→ **TO-DO ITEM**:
Look through the lines below and copy each one that includes "长春饿殍战".

→ **RECORDS PROVIDED**:
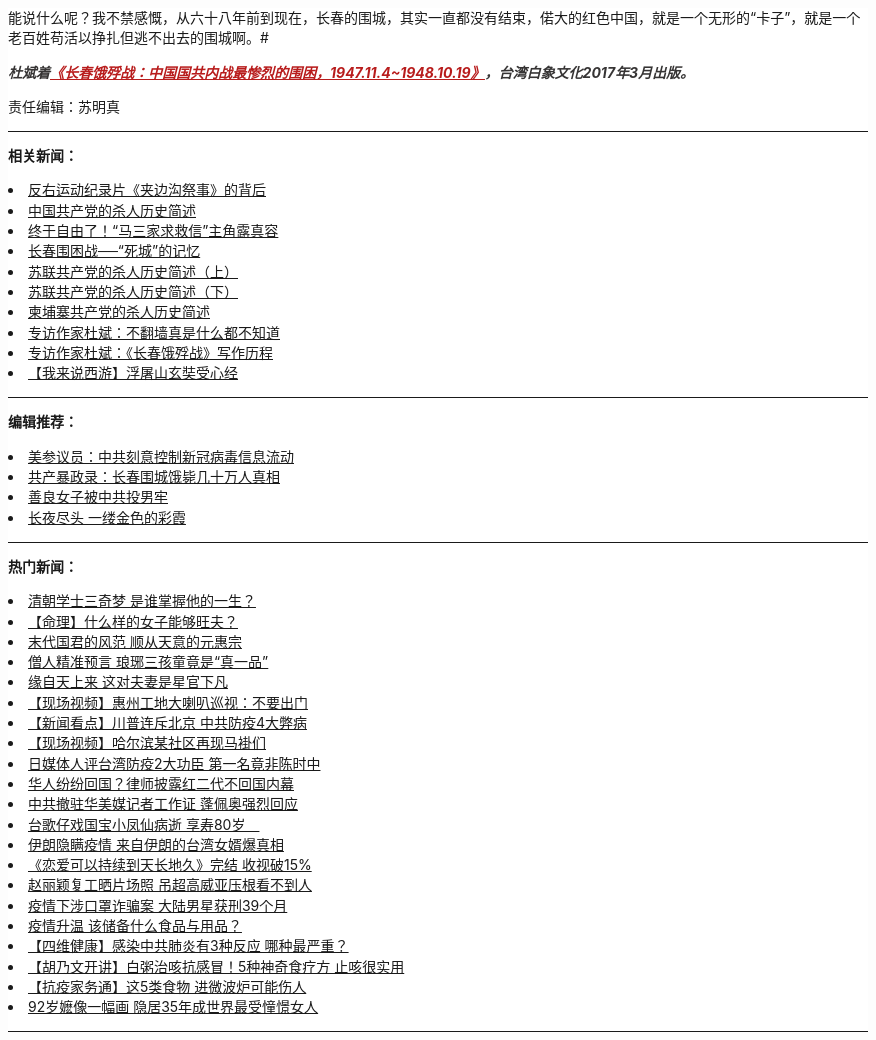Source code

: <p>能说什么呢？我不禁感慨，从六十八年前到现在，长春的围城，其实一直都没有结束，偌大的红色中国，就是一个无形的“卡子”，就是一个老百姓苟活以挣扎但逃不出去的围城啊。#</p>
<p><strong><em><span style="color: #363434;">杜斌着</span><span style="text-decoration: underline;"><span style="color: #b81c1c; text-decoration: underline;"><a style="color: #b81c1c; text-decoration: underline;" href="http://www.books.com.tw/products/0010747148" target="_blank">《长春饿殍战：中国国共内战最惨烈的围困，1947.11.4~1948.10.19》</a></span></span><span style="color: #363434;">，台湾白象文化2017年3月出版。</span></em></strong></p>
<p>责任编辑：苏明真</p>

<hr>


<strong>相关新闻：</strong>
<li><a href="/gb/17/2/16/n8818301.md#1">反右运动纪录片《夹边沟祭事》的背后</a></li>
<li><a href="/gb/17/2/17/n8822194.md#1">中国共产党的杀人历史简述</a></li>
<li><a href="/gb/17/2/23/n8842903.md#1">终于自由了！“马三家求救信”主角露真容</a></li>
<li><a href="/gb/17/2/25/n8849381.md#1">长春围困战──“死城”的记忆</a></li>
<li><a href="/gb/17/3/1/n8861612.md#1">苏联共产党的杀人历史简述（上）</a></li>
<li><a href="/gb/17/3/1/n8861707.md#1">苏联共产党的杀人历史简述（下）</a></li>
<li><a href="/gb/17/3/9/n8892634.md#1">柬埔寨共产党的杀人历史简述</a></li>
<li><a href="/gb/17/4/1/n8992221.md#1">专访作家杜斌：不翻墙真是什么都不知道</a></li>
<li><a href="/gb/17/4/1/n8992374.md#1">专访作家杜斌：《长春饿殍战》写作历程</a></li>
<li><a href="/gb/20/2/7/n11852228.md#1">【我来说西游】浮屠山玄奘受心经</a></li>
<hr>


<strong>编辑推荐：</strong>
<li><a href="/gb/20/2/22/n11887949.md#1">美参议员：中共刻意控制新冠病毒信息流动</a></li>
<li><a href="/gb/18/10/3/n10757327.md#1" target="_blank">共产暴政录：长春围城饿毙几十万人真相</a></li><li><a href="/gb/13/9/29/n3974789.md?dfh#1" target="_blank">善良女子被中共投男牢</a></li><li><a href="/gb/19/5/9/n11245419.md#1" target="_blank">长夜尽头 一缕金色的彩霞</a></li>
<hr>

<strong>热门新闻：</strong>
<li><a href="/gb/20/3/11/n11933369.md#1">清朝学士三奇梦 是谁掌握他的一生？</a></li>
<li><a href="/gb/20/3/2/n11909596.md#1">【命理】什么样的女子能够旺夫？</a></li>
<li><a href="/gb/20/2/28/n11903572.md#1">末代国君的风范 顺从天意的元惠宗</a></li>
<li><a href="/gb/20/3/11/n11933376.md#1">僧人精准预言 琅琊三孩童竟是“真一品”</a></li>
<li><a href="/gb/20/3/12/n11936269.md#1">缘自天上来 这对夫妻是星官下凡</a></li>
<li><a href="/gb/20/3/18/n11951176.md#1">【现场视频】惠州工地大喇叭巡视：不要出门</a></li>
<li><a href="/gb/20/3/18/n11950479.md#1">【新闻看点】川普连斥北京 中共防疫4大弊病</a></li>
<li><a href="/gb/20/3/18/n11951225.md#1">【现场视频】哈尔滨某社区再现马褂们</a></li>
<li><a href="/gb/20/3/16/n11943195.md#1">日媒体人评台湾防疫2大功臣 第一名竟非陈时中</a></li>
<li><a href="/gb/20/3/17/n11947698.md#1">华人纷纷回国？律师披露红二代不回国内幕</a></li>
<li><a href="/gb/20/3/17/n11948259.md#1">中共撤驻华美媒记者工作证 蓬佩奥强烈回应</a></li>
<li><a href="/gb/20/3/17/n11946544.md#1">台歌仔戏国宝小凤仙病逝 享寿80岁　</a></li>
<li><a href="/gb/20/3/17/n11947993.md#1">伊朗隐瞒疫情 来自伊朗的台湾女婿爆真相</a></li>
<li><a href="/gb/20/3/18/n11949282.md#1">《恋爱可以持续到天长地久》完结 收视破15%</a></li>
<li><a href="/gb/20/3/16/n11945468.md#1">赵丽颖复工晒片场照 吊超高威亚压根看不到人</a></li>
<li><a href="/gb/20/3/17/n11948248.md#1">疫情下涉口罩诈骗案 大陆男星获刑39个月</a></li>
<li><a href="/gb/20/3/16/n11944768.md#1">疫情升温 该储备什么食品与用品？</a></li>
<li><a href="/gb/20/3/17/n11947422.md#1">【四维健康】感染中共肺炎有3种反应 哪种最严重？</a></li>
<li><a href="/gb/20/3/16/n11944883.md#1">【胡乃文开讲】白粥治咳抗感冒！5种神奇食疗方 止咳很实用</a></li>
<li><a href="/gb/20/3/17/n11947465.md#1">【抗疫家务通】这5类食物 进微波炉可能伤人</a></li>
<li><a href="/gb/20/3/17/n11947138.md#1">92岁嬷像一幅画 隐居35年成世界最受憧憬女人</a></li>
<hr>
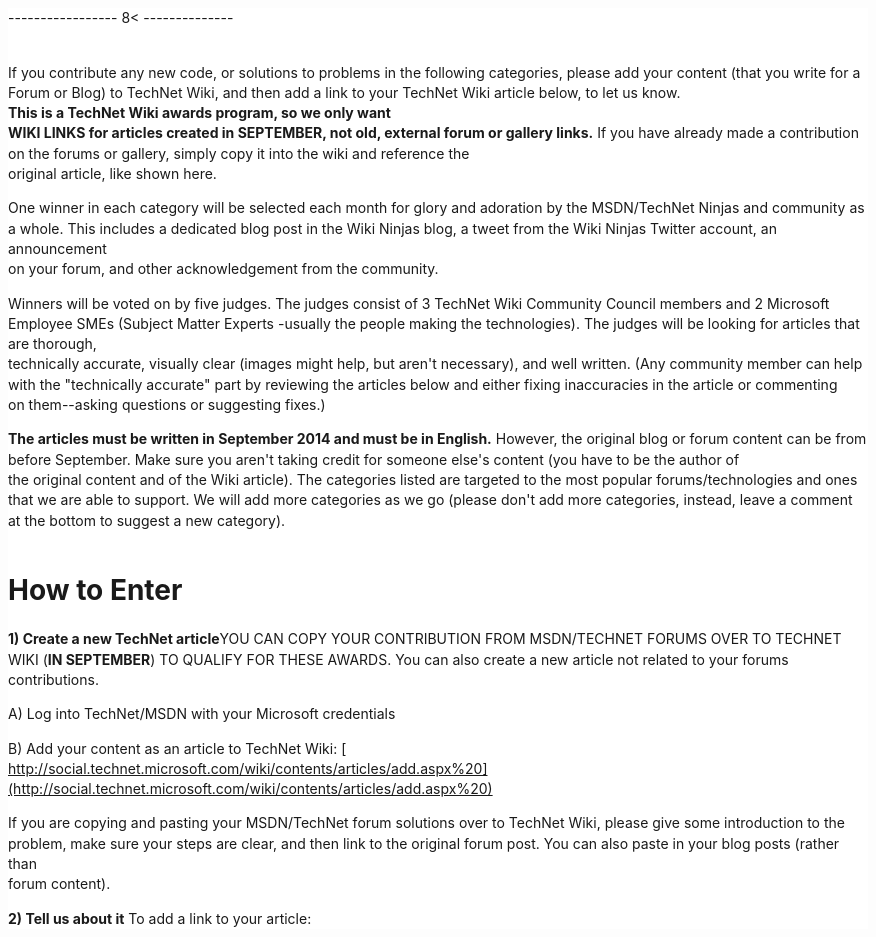 
----------------- 8< --------------

<br>If you contribute any new code, or solutions to problems in the following categories, please add your content (that you write for a Forum or Blog) to TechNet Wiki, and then add a link to your TechNet Wiki article below, to let us know.<br>**This is a TechNet Wiki awards program, so we only want<br>WIKI LINKS for articles created in SEPTEMBER, not old, external forum or gallery links.** If you have already made a contribution on the forums or gallery, simply copy it into the wiki and reference the<br> original article, like shown here.<br>

One winner in each category will be selected each month for glory and adoration by the MSDN/TechNet Ninjas and community as a whole. This includes a dedicated blog post in the Wiki Ninjas blog, a tweet from the Wiki Ninjas Twitter account, an announcement<br> on your forum, and other acknowledgement from the community.



Winners will be voted on by five judges. The judges consist of 3 TechNet Wiki Community Council members and 2 Microsoft Employee SMEs (Subject Matter Experts -usually the people making the technologies). The judges will be looking for articles that are thorough,<br> technically accurate, visually clear (images might help, but aren't necessary), and well written. (Any community member can help with the "technically accurate" part by reviewing the articles below and either fixing inaccuracies in the article or commenting<br> on them--asking questions or suggesting fixes.)



**The articles must be written in September 2014 and must be in English.** However, the original blog or forum content can be from before September. Make sure you aren't taking credit for someone else's content (you have to be the author of<br> the original content and of the Wiki article). The categories listed are targeted to the most popular forums/technologies and ones that we are able to support. We will add more categories as we go (please don't add more categories, instead, leave a comment<br> at the bottom to suggest a new category).


# <a name="How_to_Enter"></a>How to Enter


**1) Create a new TechNet article**YOU CAN COPY YOUR CONTRIBUTION FROM MSDN/TECHNET FORUMS OVER TO TECHNET WIKI (**IN SEPTEMBER**) TO QUALIFY FOR THESE AWARDS. You can also create a new article not related to your forums contributions.<br>



A) Log into TechNet/MSDN with your Microsoft credentials



B) Add your content as an article to TechNet Wiki: [<br>http://social.technet.microsoft.com/wiki/contents/articles/add.aspx%20](http://social.technet.microsoft.com/wiki/contents/articles/add.aspx%20)



If you are copying and pasting your MSDN/TechNet forum solutions over to TechNet Wiki, please give some introduction to the problem, make sure your steps are clear, and then link to the original forum post. You can also paste in your blog posts (rather than<br> forum content).



**2) Tell us about it** To add a link to your article:


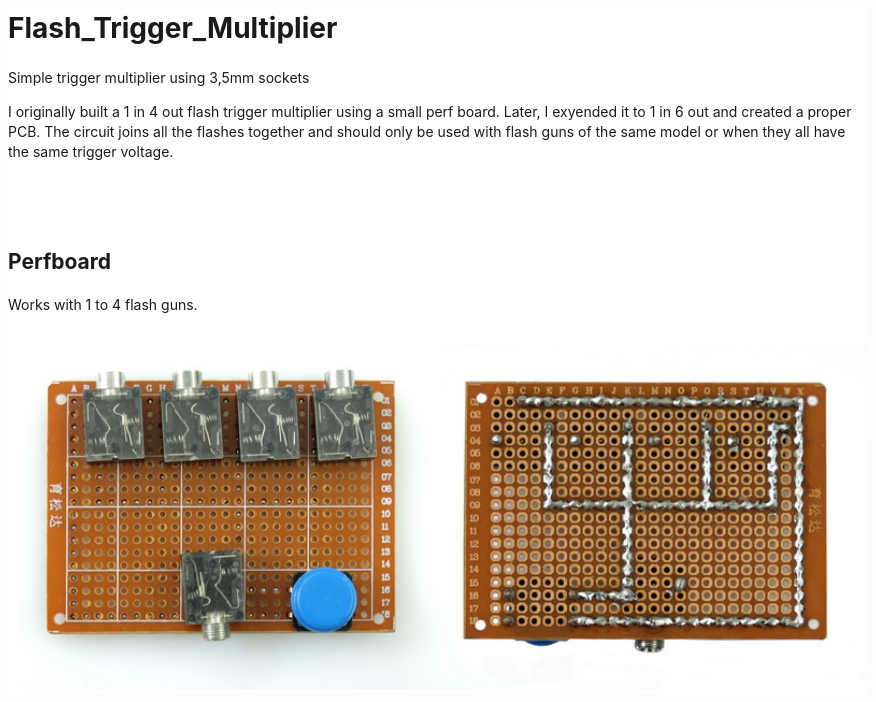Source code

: # Flash_Trigger_Multiplier
Simple trigger multiplier using 3,5mm sockets


I originally built a 1 in 4 out flash trigger multiplier using a small perf board. Later, I exyended it to 1 in 6 out and created a proper PCB.
The circuit joins all the flashes together and should only be used with flash guns of the same model or when they all have the same trigger voltage.

<br>
<br>

## Perfboard
Works with 1 to 4 flash guns. 

<img src="imgs/dropController_FlashTriggerMultiplier_Perfboard_001.jpg" alt="dropControllerV3 water drop photography system"  width="100%" >

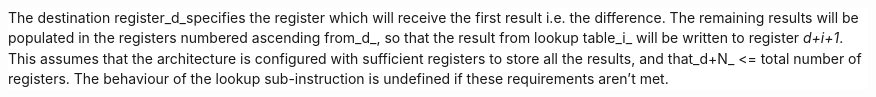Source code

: The destination register_d_specifies the register which will receive the first result i.e. the difference. The remaining results will be populated in the registers numbered ascending from_d_, so that the result from lookup table_i_ will be written to register _d+i+1_. This assumes that the architecture is configured with sufficient registers to store all the results, and that_d+N_ &lt;= total number of registers. The behaviour of the lookup sub-instruction is undefined if these requirements aren’t met.
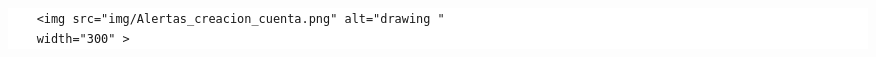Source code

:         <img src="img/Alertas_creacion_cuenta.png" alt="drawing " 
        width="300" >      
</p>
<div style="text-align: justify">
</div>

→ **RESULT OF THE TASK**:
<p><strong><em><span style="color: #363434;">杜斌着</span><span style="text-decoration: underline;"><span style="color: #b81c1c; text-decoration: underline;"><a style="color: #b81c1c; text-decoration: underline;" href="http://www.books.com.tw/products/0010747148" target="_blank">《长春饿殍战：中国国共内战最惨烈的围困，1947.11.4~1948.10.19》</a></span></span><span style="color: #363434;">，台湾白象文化2017年3月出版。</span></em></strong></p>
<li><a href="/gb/17/4/1/n8992374.md#1">专访作家杜斌：《长春饿殍战》写作历程</a></li>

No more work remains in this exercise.